Dalam video YouTube yang berdurasi tiga jam lebih itu membincangan berbagai hal mengenai berbagai agama termasuk ibadah puasa bulan Ramadhan. Dia mengaku bahwa puasa bulan Ramadhan merupakan bulan yang paling tidak nyaman apalagi menjelang hari raya Idul Fitri.

"Apalagi kalau deket-deket Idul Fitri. Dung dung breng dung dung breng Sarimin pergi ke pasar dung dung breng. Wah itu tuh udah paling mengerikan. Itu horor banget," kata Jozeph seperti dinukil MNC Portal Indonesia, Sabtu (17/4/2021).

Kemudian salah satu anggota diskusi tersebut mengatakan tidak dapat mengucapkan hal itu karena takut jika dilaporkan. Kemudian Joseph menanggapi dengan tantangan untuk melaporkan dirinya ke polisi. 

"Gua kasih sayembara. Gua sudah bikin video. Saya sudah bikin video tantangan. Yang bisa laporin gua ke polisi gua kasih uang yang bisa laporin gua ke polisi penistaan agama. Nih gua nih nabi ke-26, Jozeph Paul Zhang. Meluruskan kesesatan ajaran nabi ke-25 dan kecabulannya…"

Kemudian Jozeph Paul Zhang menantang minimal ada 5 laporan polisi di polres berbeda. Jozeph Paul Zhang akan menghadiahi orang yang melaporkannya Rp1 juta.

"Kalau Anda bisa bikin laporan polisi atas nama penistaan agama, gua kasih 1 laporan Rp1 juta. Maksimal lima laporan. Supaya nggak bilang gua ngibul kan jadi kan Rp5 juta. Di wilayah polres yang berbeda. Saya kasih 1 laporan Rp 1 juta. Jadi lima laporan Rp5 juta. Sabar ya. Klub nabi ke-16, lu pake kaus lu disambit orang lu, wah ini dia klub penista agama," jelasnya.

Dilaporkan Politisi PSI Husin Alwi

Mantan Politikus Partai Solidaritas Indonesia Husin Alwi Shihab melaporkan Joseph ke Bareskrim Polri.

Laporan Alwi diterima Bareskrim dengan nomor STTL/151/IV/2021/Bareskrim tertanggal 17 April 2021, hari ini.

"Hari ini sudah kita laporkan pemilik akun youtube Joseph Paul Zhang yg diduga menistakan agama dan menantang polisi minta ditangkap," ucap Alwi sebagaimana dikutip dari akun Twitter @HusinShihab.

Alwi berharap sentimen agama yang dibuat Joseph dapat diredam dengan laporan yang dibuatnya.

"Semoga dengan laporan ini kita bisa meredam sentimen antar beragama," tuturnya.

Sementara itu, mantan Politisi Partai Demokrat Ferdinand Hutahaean mendukung langkah Alwi.

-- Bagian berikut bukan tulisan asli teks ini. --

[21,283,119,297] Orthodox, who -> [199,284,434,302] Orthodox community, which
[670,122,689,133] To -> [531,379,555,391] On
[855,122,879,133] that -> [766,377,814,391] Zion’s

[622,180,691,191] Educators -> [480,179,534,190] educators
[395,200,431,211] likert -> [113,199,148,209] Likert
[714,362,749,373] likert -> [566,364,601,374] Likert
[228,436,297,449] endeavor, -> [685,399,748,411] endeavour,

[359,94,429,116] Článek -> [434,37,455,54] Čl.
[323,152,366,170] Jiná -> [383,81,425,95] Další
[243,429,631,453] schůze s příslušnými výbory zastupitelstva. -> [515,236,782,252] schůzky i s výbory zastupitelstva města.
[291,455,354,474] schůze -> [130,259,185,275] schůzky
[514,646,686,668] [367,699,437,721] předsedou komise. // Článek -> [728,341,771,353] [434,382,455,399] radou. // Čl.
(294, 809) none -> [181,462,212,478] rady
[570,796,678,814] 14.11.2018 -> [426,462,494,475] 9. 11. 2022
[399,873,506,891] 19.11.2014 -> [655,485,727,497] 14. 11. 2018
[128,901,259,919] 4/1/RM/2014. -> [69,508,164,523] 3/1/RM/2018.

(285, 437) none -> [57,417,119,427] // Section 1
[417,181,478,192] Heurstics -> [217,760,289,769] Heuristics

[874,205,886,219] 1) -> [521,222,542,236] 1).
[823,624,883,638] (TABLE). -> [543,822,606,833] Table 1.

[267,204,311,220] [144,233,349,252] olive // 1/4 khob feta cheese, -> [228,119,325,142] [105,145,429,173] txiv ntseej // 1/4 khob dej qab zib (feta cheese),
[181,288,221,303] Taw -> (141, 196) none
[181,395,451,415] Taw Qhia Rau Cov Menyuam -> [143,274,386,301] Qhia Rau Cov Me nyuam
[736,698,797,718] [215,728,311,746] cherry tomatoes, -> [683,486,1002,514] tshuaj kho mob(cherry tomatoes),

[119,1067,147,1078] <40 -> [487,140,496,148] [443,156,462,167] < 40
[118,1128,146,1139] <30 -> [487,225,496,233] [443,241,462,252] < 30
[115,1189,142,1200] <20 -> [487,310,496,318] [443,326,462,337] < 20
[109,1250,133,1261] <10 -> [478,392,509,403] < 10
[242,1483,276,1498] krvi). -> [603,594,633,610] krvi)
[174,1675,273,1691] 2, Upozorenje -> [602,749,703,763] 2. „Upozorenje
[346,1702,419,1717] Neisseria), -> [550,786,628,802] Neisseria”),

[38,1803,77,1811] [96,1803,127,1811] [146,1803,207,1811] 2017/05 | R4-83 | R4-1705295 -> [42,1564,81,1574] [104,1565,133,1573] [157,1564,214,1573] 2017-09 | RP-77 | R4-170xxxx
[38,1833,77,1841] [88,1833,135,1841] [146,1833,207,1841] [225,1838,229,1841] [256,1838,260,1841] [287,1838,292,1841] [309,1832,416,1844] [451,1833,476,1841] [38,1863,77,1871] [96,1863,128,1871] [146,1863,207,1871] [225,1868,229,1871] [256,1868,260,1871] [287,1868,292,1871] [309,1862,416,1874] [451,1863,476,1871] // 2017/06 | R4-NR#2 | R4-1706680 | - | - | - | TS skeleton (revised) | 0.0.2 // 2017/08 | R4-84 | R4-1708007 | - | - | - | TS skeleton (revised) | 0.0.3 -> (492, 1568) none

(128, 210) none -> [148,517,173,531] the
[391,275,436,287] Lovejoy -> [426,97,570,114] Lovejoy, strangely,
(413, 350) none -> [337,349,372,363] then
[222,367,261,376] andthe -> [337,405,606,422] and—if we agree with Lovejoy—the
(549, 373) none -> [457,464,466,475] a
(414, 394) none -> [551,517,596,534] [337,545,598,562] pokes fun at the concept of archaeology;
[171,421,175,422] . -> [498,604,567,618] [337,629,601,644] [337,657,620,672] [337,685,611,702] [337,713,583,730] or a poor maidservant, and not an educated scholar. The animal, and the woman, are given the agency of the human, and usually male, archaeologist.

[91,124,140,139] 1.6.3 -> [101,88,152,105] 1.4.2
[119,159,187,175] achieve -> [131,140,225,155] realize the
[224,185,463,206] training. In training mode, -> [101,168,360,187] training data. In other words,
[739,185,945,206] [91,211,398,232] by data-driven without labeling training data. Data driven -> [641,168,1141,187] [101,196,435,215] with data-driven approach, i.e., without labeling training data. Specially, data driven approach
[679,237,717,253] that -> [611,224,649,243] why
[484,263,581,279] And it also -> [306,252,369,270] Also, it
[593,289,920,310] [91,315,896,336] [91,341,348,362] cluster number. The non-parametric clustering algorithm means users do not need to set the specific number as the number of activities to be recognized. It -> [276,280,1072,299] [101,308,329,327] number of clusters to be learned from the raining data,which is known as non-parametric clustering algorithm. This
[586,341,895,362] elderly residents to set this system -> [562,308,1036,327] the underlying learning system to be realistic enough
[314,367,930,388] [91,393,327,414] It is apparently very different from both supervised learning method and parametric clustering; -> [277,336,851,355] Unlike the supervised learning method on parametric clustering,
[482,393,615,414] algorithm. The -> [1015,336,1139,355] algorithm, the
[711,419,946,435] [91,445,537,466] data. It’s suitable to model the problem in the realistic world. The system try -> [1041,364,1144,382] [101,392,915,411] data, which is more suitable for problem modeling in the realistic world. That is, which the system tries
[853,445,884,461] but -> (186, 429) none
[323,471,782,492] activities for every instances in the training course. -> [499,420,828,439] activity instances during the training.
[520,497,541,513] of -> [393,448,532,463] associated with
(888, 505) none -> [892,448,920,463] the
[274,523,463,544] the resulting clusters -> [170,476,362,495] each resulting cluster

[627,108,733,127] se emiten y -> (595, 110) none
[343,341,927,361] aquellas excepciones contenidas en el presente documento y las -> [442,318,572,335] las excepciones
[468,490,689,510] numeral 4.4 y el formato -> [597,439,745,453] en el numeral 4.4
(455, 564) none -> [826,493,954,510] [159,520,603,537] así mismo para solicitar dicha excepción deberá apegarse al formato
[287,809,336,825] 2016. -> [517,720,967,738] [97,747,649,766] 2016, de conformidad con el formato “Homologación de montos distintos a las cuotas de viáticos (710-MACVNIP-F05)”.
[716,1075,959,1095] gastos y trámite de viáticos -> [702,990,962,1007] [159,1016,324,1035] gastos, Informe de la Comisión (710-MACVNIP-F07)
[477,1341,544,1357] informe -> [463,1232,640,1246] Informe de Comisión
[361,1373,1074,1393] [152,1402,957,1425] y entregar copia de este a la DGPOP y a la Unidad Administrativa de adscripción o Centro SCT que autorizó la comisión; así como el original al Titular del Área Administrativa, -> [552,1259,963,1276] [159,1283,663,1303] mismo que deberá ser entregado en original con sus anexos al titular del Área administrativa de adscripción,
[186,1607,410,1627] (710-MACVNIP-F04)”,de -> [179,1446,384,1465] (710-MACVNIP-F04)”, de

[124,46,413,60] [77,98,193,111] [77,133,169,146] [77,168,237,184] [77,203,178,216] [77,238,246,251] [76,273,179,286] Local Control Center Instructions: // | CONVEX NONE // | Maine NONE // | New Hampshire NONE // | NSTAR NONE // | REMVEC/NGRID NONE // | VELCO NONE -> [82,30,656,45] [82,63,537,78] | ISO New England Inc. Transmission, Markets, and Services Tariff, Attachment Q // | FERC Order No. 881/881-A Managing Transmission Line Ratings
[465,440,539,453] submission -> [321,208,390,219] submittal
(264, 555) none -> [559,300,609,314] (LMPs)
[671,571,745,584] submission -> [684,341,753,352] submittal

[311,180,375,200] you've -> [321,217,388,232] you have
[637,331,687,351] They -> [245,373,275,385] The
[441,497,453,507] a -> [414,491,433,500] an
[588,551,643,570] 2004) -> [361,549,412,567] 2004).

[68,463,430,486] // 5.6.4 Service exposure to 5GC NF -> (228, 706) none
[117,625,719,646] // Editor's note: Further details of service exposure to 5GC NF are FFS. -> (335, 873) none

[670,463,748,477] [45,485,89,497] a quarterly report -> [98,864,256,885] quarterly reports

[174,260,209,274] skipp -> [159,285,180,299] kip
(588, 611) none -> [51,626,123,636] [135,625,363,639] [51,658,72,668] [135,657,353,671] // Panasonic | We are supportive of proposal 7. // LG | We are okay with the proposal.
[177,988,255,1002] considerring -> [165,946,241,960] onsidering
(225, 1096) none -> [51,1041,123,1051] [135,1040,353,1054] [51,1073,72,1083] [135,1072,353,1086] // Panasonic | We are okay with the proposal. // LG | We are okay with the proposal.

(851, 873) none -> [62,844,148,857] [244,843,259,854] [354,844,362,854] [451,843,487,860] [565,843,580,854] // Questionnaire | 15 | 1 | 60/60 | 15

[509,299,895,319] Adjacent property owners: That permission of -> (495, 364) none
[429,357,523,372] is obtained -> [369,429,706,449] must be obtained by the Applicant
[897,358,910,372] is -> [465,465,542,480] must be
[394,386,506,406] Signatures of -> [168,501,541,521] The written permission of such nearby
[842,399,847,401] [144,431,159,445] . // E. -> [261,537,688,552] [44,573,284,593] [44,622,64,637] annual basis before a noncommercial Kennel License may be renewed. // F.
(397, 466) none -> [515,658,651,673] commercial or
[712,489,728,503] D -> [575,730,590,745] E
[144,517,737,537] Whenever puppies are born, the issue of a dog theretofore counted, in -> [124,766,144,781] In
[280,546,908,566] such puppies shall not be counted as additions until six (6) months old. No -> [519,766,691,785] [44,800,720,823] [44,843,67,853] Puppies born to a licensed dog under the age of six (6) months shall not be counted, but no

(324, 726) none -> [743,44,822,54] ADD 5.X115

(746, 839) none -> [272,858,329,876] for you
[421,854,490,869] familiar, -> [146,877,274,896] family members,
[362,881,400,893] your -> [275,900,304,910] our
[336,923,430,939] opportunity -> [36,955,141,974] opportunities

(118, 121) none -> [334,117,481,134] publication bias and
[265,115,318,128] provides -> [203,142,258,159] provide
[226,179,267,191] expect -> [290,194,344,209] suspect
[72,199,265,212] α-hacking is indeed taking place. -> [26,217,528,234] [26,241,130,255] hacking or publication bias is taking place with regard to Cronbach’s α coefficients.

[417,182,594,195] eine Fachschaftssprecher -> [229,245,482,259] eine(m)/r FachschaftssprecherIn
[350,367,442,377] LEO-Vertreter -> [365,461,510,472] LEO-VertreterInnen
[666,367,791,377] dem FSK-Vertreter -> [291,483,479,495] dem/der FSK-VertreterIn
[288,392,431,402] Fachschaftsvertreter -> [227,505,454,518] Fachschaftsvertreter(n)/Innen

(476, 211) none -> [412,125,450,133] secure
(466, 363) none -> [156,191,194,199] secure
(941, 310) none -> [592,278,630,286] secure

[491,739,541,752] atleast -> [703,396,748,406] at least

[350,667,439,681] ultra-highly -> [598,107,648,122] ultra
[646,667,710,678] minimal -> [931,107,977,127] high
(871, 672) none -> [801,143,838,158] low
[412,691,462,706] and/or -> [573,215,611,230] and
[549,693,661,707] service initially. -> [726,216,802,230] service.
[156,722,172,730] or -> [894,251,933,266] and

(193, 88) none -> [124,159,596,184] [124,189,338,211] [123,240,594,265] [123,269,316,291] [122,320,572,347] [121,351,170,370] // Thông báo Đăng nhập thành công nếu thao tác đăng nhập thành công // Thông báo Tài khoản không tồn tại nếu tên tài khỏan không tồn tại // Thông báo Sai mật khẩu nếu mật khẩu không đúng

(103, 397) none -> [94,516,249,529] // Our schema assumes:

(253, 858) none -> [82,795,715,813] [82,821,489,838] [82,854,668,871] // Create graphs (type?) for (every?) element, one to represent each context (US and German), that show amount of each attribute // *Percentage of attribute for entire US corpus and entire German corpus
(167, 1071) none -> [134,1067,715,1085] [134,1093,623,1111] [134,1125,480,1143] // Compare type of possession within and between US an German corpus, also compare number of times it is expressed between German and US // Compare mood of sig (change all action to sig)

Namun, Ferdinand mendengar kabar bahwa Joseph tengah berada di luar negeri.

"Kita kejar sebisa kita, karena infonya yang bersangkutan di luar ya," tutur Ferdinand lewat akun @FerdinadHaean3.

Pihak polisi menyatakan segera bergerak. Polri pun memburu pria ini karena dinilai meresahkan.

"Sedang kami selidiki," kata Kapolri Jenderal Listyo Sigit Prabowo saat dikonfirmasi detikcom, Sabtu (17/4/2021).